◆ **Your objective**: Please restate each line of the material word for word and omit any pictures.

◆ **Dataset excerpt**:
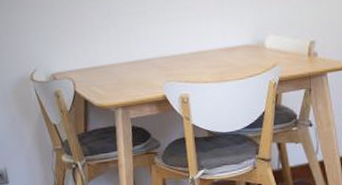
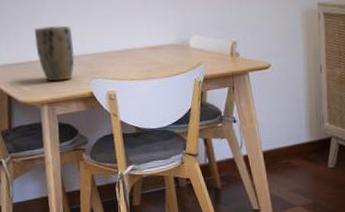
plant pot: none [111,28,149,85] -> present [34,25,75,82]

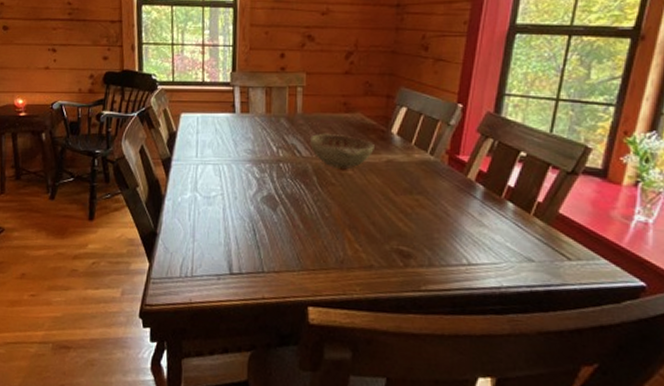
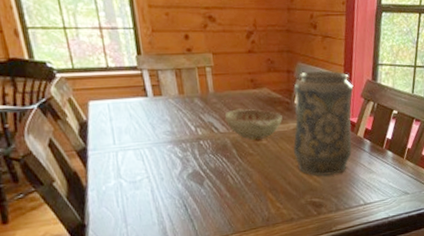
decorative vase: none [384,97,468,222] -> present [293,70,354,177]

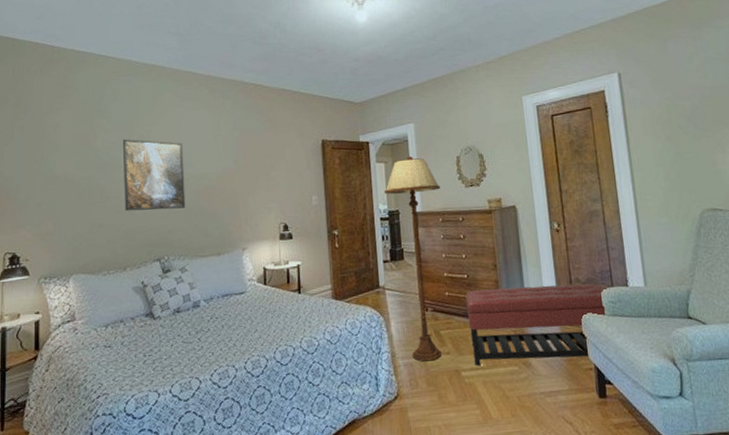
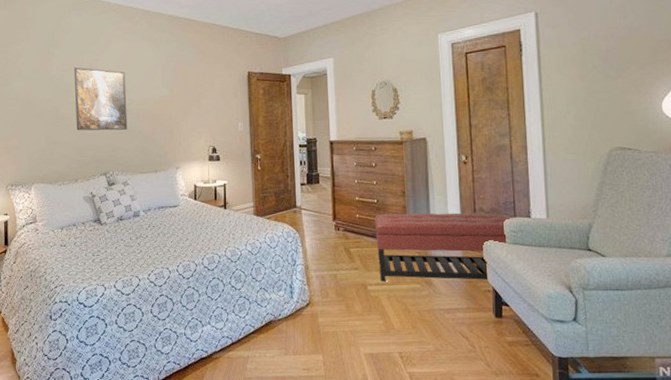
floor lamp: present [384,155,442,362] -> none [303,88,356,275]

◆ **Exercise output**:
plant pot: none [111,28,149,85] -> present [34,25,75,82]

decorative vase: none [384,97,468,222] -> present [293,70,354,177]

floor lamp: present [384,155,442,362] -> none [303,88,356,275]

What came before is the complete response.